Насупившись в сторону рассвета, на жердинах ветвей сидели птицы. Не решаясь глотнуть холодного воздуху, они молчали, каждая предоставляя другой первой надломить каравай дня. Молчание затянулось, но несмотря на то, день царил уже, и не мешая безмолвию, распоряжался собою по своему усмотрению, — без одёргиваний ветра и одобрительного, залихватского посвиста птиц.
Не навязывай прочим собственное восприятие мира, пусть отыщут собственное…
Знаешь…
Знаешь, я нечасто вспоминаю о тех, кого уж нет, в этом нет нужды, ибо просто — ощущаю их присутствие рядом. Эта банальная правда, в которой горечь потери смешана с надеждой на вечное. Ведь если думать иначе, то от нелепости жизни можно с лёгкостью потерять разум. Недаром ведь дети, лет с пяти или раньше, начиная помнить, осознавать себя собой, рыдают в ночи от неизбежного падения в пропасть одиночества, зовут матерей, с надеждой получить ответ о непрерывном течении бытия и собственном месте в нём:
— Мама, мне страшно, скажи, ведь я не умру, никогда? Ведь правда же?!
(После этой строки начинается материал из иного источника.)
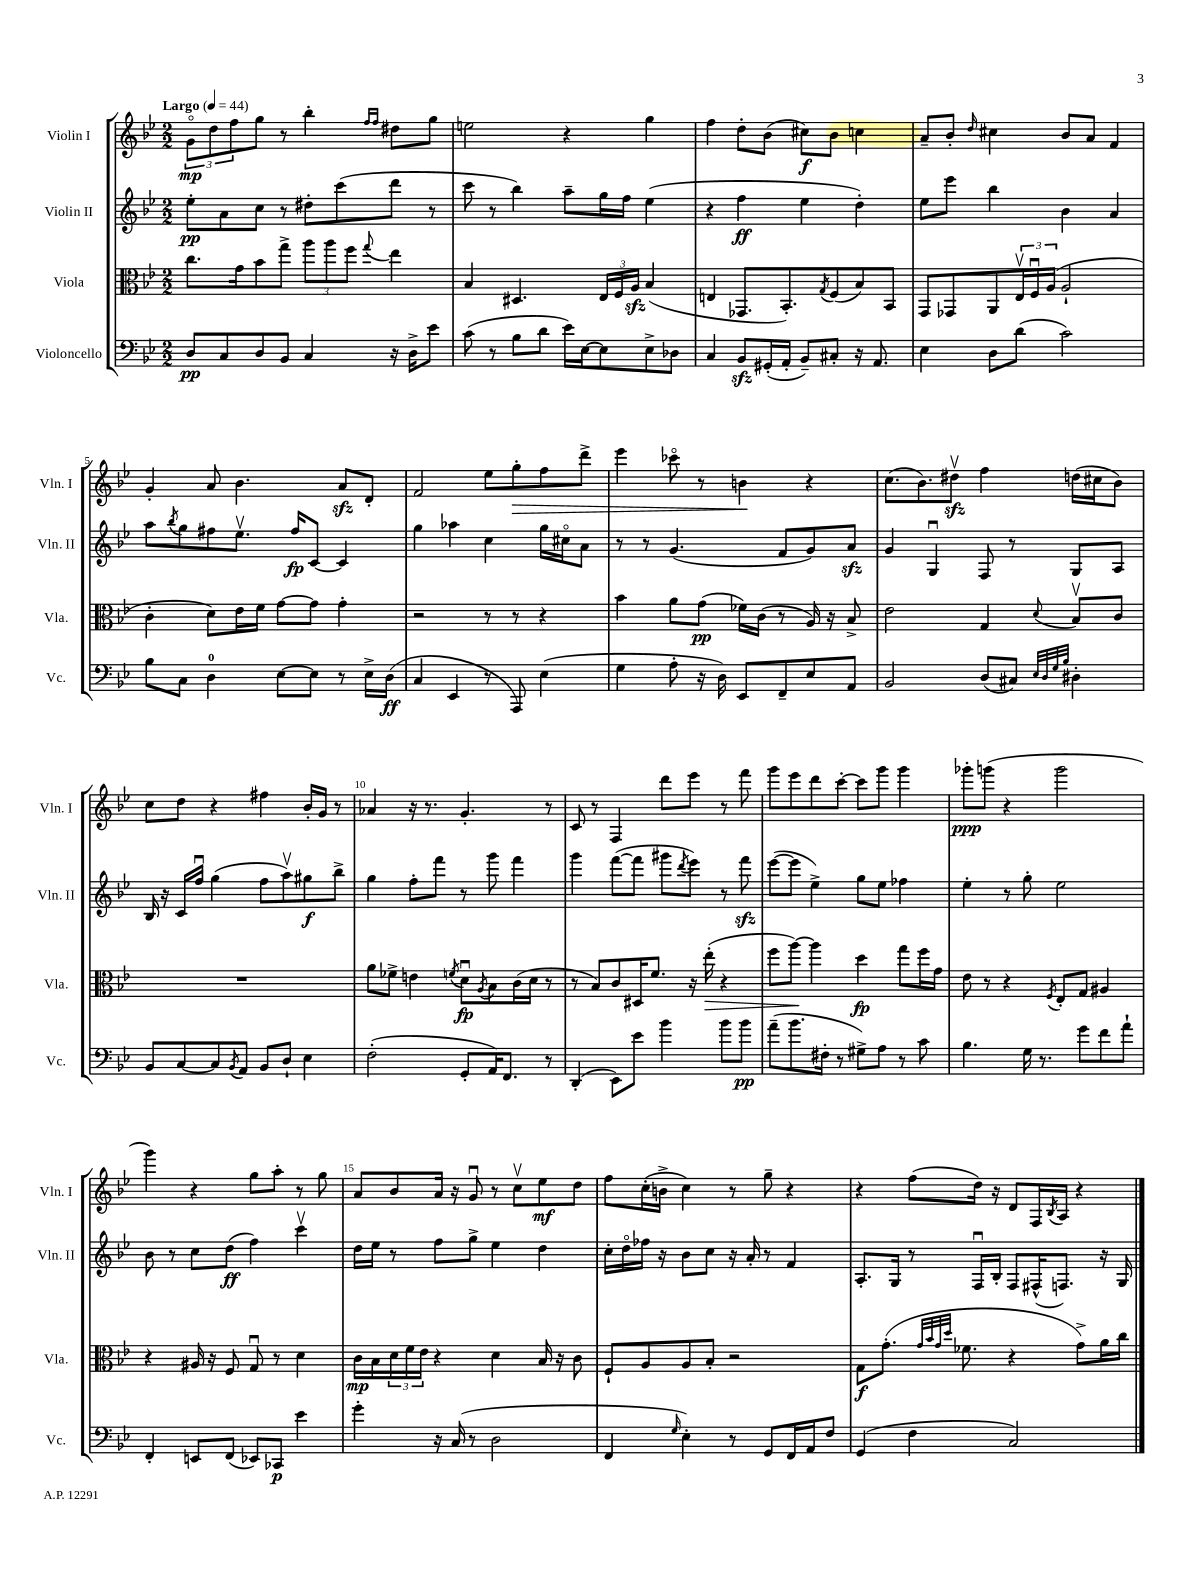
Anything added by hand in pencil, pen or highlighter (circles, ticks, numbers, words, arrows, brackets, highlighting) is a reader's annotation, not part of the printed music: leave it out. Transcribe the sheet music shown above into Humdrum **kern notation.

И уверенная в своей неправоте, мать, тем не менее, заключает своё дитя в объятия, держит крепко, утирая слёзы, утоляя печаль… Она гладит по волосам и шепчет жарко о том, что необходимо в эту самую минуту часа, да после, дождавшись ровного дыхания, уносит тревоги с собой к свету кухни, где долго и безутешно плачет, тешит в себе ребёнка сама. А её дитя, успокоенное на время и умиротворённое до рассвета, убаюканное глубокими волнами дрёмы, держится на плаву в спасательном круге тепла материнских рук, коих не разжать никому и никогда.
Бывает, случается нечто, и путаясь безнадежно, мысли не выстраиваются в вопрос, как бы кто поступил и поступился бы собой. Это лишнее, в том измерении, в котором всех уровнял факт земной случившейся уже жизни, где всякое витает в воздухе, — подходи, бери, пользуйся, но лишь во благо. От того-то это всё и на виду, дабы очевиднее — кто чего стоит.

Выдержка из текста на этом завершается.